To be done
Lay out the records below as a Markdown table with the columns Number and Text, from the line with "family: Gruidae" up to and including the line with "genus: Solanum". Give each line its own numbered row and leave out blank lines.

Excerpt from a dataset
## START

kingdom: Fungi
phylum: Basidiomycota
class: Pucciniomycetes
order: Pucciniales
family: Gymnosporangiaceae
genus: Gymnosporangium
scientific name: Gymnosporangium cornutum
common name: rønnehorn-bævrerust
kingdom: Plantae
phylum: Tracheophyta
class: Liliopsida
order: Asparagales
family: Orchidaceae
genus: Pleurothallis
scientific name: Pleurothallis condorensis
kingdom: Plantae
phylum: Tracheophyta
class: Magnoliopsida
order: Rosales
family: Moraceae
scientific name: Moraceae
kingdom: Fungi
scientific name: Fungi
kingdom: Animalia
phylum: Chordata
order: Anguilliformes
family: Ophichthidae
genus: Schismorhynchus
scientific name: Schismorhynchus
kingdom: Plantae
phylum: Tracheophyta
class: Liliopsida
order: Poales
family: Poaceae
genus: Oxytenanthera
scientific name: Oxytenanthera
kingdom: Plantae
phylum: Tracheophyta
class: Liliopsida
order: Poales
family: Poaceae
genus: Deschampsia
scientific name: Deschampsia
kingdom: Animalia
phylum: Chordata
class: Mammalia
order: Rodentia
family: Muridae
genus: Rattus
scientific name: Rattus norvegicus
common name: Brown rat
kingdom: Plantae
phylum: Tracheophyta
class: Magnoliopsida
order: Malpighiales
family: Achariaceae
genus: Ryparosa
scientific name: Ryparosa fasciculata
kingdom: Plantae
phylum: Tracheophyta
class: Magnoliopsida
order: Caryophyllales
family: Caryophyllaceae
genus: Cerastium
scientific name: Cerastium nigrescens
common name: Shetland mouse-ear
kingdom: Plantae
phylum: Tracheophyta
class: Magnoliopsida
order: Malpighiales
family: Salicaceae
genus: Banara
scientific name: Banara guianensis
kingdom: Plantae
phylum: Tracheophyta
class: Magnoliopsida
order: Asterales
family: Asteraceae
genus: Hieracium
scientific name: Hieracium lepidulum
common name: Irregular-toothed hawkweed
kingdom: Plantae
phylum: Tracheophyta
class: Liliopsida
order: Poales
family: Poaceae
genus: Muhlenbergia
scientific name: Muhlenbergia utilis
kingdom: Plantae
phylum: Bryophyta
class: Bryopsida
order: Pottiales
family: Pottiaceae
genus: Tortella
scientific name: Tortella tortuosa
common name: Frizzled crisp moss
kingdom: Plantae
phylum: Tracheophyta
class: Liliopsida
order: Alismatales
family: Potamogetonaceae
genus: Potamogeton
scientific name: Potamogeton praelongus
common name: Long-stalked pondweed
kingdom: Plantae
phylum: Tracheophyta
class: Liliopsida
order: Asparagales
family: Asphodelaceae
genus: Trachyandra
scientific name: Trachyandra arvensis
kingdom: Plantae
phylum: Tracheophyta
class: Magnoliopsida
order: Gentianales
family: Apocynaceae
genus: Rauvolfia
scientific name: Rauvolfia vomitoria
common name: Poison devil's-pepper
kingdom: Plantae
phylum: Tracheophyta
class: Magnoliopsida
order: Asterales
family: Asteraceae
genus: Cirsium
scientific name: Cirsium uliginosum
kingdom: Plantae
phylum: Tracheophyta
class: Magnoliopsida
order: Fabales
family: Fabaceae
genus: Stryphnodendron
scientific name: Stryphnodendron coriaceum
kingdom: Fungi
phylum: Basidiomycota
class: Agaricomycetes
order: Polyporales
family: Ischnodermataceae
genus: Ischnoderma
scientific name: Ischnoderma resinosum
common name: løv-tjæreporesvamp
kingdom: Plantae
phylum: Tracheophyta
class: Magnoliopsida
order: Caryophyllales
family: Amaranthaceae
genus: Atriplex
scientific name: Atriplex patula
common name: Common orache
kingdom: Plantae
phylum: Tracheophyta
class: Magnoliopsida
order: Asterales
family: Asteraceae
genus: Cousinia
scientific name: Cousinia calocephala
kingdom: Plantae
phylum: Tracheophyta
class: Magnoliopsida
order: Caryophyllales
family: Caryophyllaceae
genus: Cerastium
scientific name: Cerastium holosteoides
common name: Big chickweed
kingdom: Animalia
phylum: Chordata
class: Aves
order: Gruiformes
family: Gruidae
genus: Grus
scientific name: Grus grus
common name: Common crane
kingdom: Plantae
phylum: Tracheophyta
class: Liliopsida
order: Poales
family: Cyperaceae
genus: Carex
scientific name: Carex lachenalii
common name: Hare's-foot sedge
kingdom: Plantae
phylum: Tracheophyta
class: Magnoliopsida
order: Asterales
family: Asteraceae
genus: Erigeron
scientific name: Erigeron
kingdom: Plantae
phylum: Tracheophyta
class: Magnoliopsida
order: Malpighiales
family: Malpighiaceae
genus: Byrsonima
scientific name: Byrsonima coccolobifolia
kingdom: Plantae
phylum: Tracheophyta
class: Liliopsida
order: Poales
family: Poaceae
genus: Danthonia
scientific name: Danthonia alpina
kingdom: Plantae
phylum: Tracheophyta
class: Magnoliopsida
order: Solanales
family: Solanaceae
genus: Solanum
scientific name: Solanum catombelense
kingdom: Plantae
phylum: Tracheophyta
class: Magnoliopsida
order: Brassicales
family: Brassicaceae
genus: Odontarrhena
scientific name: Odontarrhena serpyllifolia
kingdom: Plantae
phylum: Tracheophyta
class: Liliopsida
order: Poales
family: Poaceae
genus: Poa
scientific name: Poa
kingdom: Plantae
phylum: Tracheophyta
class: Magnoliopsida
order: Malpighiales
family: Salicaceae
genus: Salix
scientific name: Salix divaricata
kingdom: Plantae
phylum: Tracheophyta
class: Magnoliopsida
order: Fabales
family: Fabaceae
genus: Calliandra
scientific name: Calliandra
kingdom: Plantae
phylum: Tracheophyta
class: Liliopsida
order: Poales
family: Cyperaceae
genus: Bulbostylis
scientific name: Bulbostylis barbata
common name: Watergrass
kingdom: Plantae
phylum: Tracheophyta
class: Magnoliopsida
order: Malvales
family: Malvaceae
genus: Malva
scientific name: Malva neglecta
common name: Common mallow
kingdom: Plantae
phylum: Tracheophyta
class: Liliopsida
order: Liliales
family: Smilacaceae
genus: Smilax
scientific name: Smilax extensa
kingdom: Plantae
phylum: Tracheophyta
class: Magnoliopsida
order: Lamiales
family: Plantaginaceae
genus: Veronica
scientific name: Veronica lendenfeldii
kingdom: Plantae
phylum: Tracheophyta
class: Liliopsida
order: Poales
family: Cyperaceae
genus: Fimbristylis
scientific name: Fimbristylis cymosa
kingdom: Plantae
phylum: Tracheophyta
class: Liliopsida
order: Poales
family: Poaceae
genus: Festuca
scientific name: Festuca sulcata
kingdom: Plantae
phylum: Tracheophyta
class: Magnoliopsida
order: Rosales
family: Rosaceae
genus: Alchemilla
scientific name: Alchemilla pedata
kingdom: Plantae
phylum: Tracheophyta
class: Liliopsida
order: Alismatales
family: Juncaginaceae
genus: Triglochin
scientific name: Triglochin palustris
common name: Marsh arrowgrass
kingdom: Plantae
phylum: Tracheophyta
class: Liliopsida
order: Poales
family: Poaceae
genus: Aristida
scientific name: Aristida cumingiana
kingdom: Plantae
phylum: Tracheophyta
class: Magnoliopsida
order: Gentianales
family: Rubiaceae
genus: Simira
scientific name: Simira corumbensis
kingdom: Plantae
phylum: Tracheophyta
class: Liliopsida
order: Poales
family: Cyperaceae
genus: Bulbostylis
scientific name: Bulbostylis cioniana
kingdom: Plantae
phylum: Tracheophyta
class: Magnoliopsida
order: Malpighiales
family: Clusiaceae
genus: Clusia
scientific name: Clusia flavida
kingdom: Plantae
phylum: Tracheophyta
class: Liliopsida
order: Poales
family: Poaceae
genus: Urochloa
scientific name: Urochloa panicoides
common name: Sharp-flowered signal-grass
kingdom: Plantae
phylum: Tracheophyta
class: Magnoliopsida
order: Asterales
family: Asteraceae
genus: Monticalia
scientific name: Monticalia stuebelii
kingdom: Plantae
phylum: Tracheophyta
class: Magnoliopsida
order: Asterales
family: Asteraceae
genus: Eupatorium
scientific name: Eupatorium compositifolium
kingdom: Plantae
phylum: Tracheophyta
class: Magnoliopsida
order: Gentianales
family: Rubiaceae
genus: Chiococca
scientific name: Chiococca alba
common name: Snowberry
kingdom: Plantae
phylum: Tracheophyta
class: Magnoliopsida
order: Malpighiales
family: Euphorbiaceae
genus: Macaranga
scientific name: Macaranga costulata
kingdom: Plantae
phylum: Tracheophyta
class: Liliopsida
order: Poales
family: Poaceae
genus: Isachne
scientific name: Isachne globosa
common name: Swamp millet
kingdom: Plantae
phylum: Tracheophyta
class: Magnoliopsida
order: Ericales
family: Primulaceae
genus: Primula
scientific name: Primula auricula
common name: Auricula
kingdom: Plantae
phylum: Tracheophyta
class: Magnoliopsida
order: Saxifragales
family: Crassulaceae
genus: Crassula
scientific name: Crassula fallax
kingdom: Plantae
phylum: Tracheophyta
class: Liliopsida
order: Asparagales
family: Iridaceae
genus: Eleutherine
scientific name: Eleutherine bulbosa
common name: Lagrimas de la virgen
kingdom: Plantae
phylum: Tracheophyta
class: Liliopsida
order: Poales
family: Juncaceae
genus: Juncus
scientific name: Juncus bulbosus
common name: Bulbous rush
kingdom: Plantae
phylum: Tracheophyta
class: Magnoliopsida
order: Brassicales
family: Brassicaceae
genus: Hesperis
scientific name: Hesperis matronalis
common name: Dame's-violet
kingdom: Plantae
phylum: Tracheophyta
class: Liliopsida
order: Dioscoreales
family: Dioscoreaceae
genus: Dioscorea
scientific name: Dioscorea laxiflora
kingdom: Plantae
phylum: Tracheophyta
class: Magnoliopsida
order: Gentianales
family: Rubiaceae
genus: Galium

## END

Expected answer
| Number | Text |
|---|---|
| 1 | family: Gruidae |
| 2 | genus: Grus |
| 3 | scientific name: Grus grus |
| 4 | common name: Common crane |
| 5 | kingdom: Plantae |
| 6 | phylum: Tracheophyta |
| 7 | class: Liliopsida |
| 8 | order: Poales |
| 9 | family: Cyperaceae |
| 10 | genus: Carex |
| 11 | scientific name: Carex lachenalii |
| 12 | common name: Hare's-foot sedge |
| 13 | kingdom: Plantae |
| 14 | phylum: Tracheophyta |
| 15 | class: Magnoliopsida |
| 16 | order: Asterales |
| 17 | family: Asteraceae |
| 18 | genus: Erigeron |
| 19 | scientific name: Erigeron |
| 20 | kingdom: Plantae |
| 21 | phylum: Tracheophyta |
| 22 | class: Magnoliopsida |
| 23 | order: Malpighiales |
| 24 | family: Malpighiaceae |
| 25 | genus: Byrsonima |
| 26 | scientific name: Byrsonima coccolobifolia |
| 27 | kingdom: Plantae |
| 28 | phylum: Tracheophyta |
| 29 | class: Liliopsida |
| 30 | order: Poales |
| 31 | family: Poaceae |
| 32 | genus: Danthonia |
| 33 | scientific name: Danthonia alpina |
| 34 | kingdom: Plantae |
| 35 | phylum: Tracheophyta |
| 36 | class: Magnoliopsida |
| 37 | order: Solanales |
| 38 | family: Solanaceae |
| 39 | genus: Solanum |